Das Spiel ging 1:5 verloren, was aber niemanden mehr interessierte.

"Ich glaube, was uns allen in diesem Moment klar wurde, war, dass es hier
nicht mehr um die Unterstützung der Mannschaft ging. Es ging um uns und
unseren Verein. Wir hatten schon zu Beginn der Saison wenig Vertrauen in
das, was da nach dem Abstieg übrig geblieben war. Außerdem ging uns das
Management mit seiner Schönrederei selbst der beschissensten Spiele auf den
Geist. Klar - wir hatten die Hoffnung wieder aufzusteigen, wir wollten das
alle, aber wir sahen auch die Realität. Da stand ein Haufen
zusammengewürfelter Söldner auf dem Platz, die unsere Trikots spazieren
trugen und dabei waren, unsere Ehre zu stehlen. In dem Moment wollten wir
allen nur noch zeigen, wer wir sind: das Blut in den Adern des Vereins, den
wir lieben. Wir wollten klar machen: WIR sind Ipswich Town und ihr Würstchen
könnt uns mit eurer Leistungsverweigerung nicht demütigen. Wir werden noch
hier sein und unseren Mann stehen, wenn ihr längst in irgend einer Kneipe
eurer verpassten Karriere hinterher weint. Deshalb stand vermutlich auch das
ganze Stadion auf und machte mit, nicht nur die Hartgesottenen hinter dem
Tor. Das war der totale Zusammenhalt, die vollständige Identifikation und
Hingabe. WIR wussten: das ist es wert, deshalb machen wir das und Ipswich
Town wird niemals sterben, selbst wenn diese kleinen *A A*er da unten so
tun, als wären sie schon tot.".

Wir saßen noch eine ganze Weile zusammen und gaben uns dieser herrlichen
Mischung aus Stolz, Melancholie und Verzweiflung über unser Fan-Schicksal
hin. Erst als der Maitre anfing, die Stühle auf die Tische zu stellen,
brachen wir auf.

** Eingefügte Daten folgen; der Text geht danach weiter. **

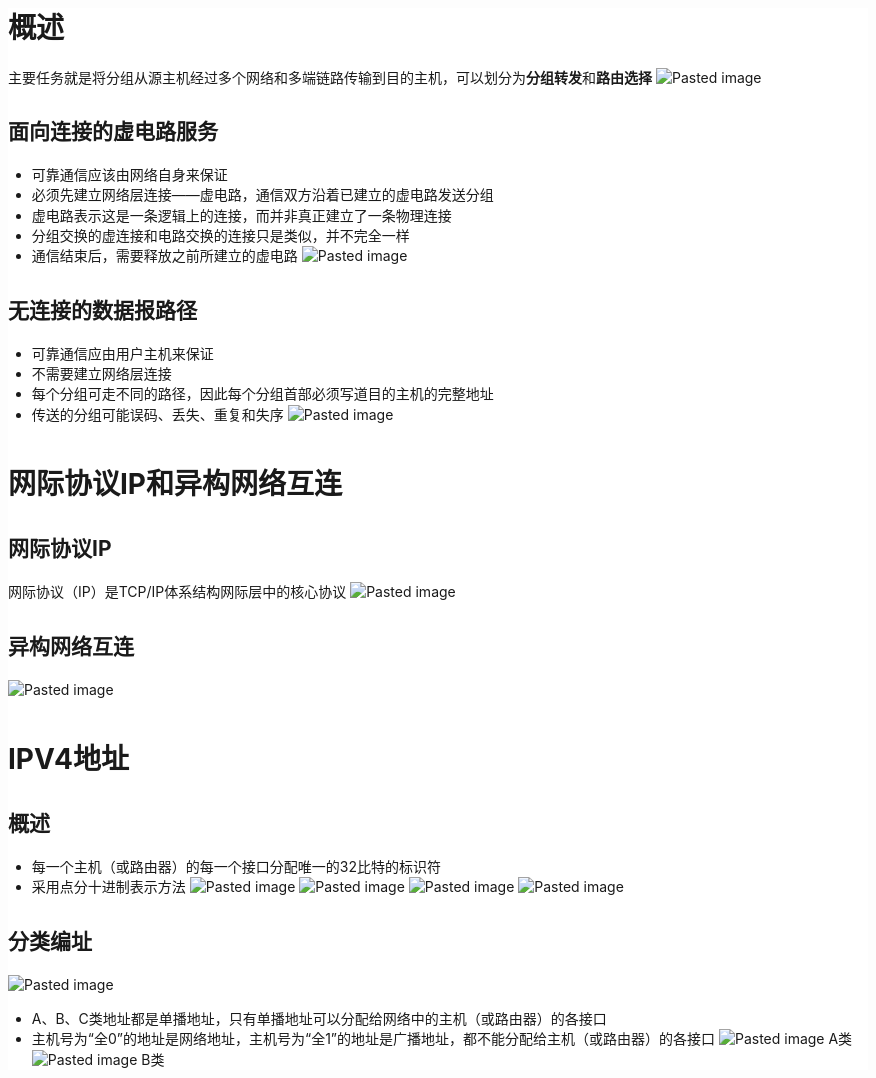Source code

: # 概述
主要任务就是将分组从源主机经过多个网络和多端链路传输到目的主机，可以划分为**分组转发**和**路由选择**
![Pasted image](images/Pasted%20image%2020231030111153.png)

## 面向连接的虚电路服务
- 可靠通信应该由网络自身来保证
- 必须先建立网络层连接——虚电路，通信双方沿着已建立的虚电路发送分组
- 虚电路表示这是一条逻辑上的连接，而并非真正建立了一条物理连接
- 分组交换的虚连接和电路交换的连接只是类似，并不完全一样
- 通信结束后，需要释放之前所建立的虚电路
![Pasted image](images/Pasted%20image%2020231030111524.png)
## 无连接的数据报路径
- 可靠通信应由用户主机来保证
- 不需要建立网络层连接
- 每个分组可走不同的路径，因此每个分组首部必须写道目的主机的完整地址
- 传送的分组可能误码、丢失、重复和失序
![Pasted image](images/Pasted%20image%2020231030111922.png)







# 网际协议IP和异构网络互连



## 网际协议IP

网际协议（IP）是TCP/IP体系结构网际层中的核心协议
![Pasted image](images/Pasted%20image%2020231030205532.png)
## 异构网络互连
![Pasted image](images/Pasted%20image%2020231030205843.png)

# IPV4地址
## 概述
- 每一个主机（或路由器）的每一个接口分配唯一的32比特的标识符
- 采用点分十进制表示方法
![Pasted image](images/Pasted%20image%2020231031125300.png)
![Pasted image](images/Pasted%20image%2020231031125148.png)
![Pasted image](images/Pasted%20image%2020231031125441.png)
![Pasted image](images/Pasted%20image%2020231031125550.png)
## 分类编址
![Pasted image](images/Pasted%20image%2020231101163149.png)
- A、B、C类地址都是单播地址，只有单播地址可以分配给网络中的主机（或路由器）的各接口
- 主机号为“全0”的地址是网络地址，主机号为“全1”的地址是广播地址，都不能分配给主机（或路由器）的各接口
![Pasted image](images/Pasted%20image%2020231101163402.png)
A类
![Pasted image](images/Pasted%20image%2020231101163822.png)
B类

Ich brach dann auf dem Weg ins Hotel auch noch einmal
kräftig in die Büsche. Am nächsten Tag war ich noch bis Mittags betrunken
und danach setzte dann einer der fürchterlichsten Kater ein, an die ich mich
erinnern kann. Aber es war die Sache wert. An diesem Abend habe ich einen
echten Leidensgenossen erlebt, auf dem Höhepunkt seiner Leidenschaft und
Erzählkunst.

"We knew, we had nothing in common with those little ****-heads on the pitch
or in management. We were past caring what they said or how bad or well they
played. We simply wanted to show our dedication, our uncompromising support
for the club and that our story would never end. We wore our colours with a
pride they would never live up to."

Das ist jetzt sieben oder acht Jahre her. Zu Paul habe ich leider keinen
Kontakt mehr, erst habe ich die Firma gewechselt, dann er und inzwischen
haben wir uns aus den Augen verloren. Wie es manchmal halt so geht im Leben.
Und ehrlich gesagt, habe ich eine ganze Weile nicht mehr an diesen
bemerkenswerten Abend gedacht.

Bis letzten Samstag, so ungefähr gegen 16.15 Uhr. Als in Müngersdorf die
Leute in Scharen zur Halbzeit das Stadion verließen. Da habe ich mir
gewünscht, es wäre ein kalter, verregneter Nachmittag an der Portman Road in
Ipswich.

Distel

Re: Genialer Text eines Kölners

Du hast aber viel Zeit



 Re: Genialer Text eines Kölners

Stimme Winnfield zu. Wirklich schöner Text, dabei muss man nicht mal Fussballfan sein.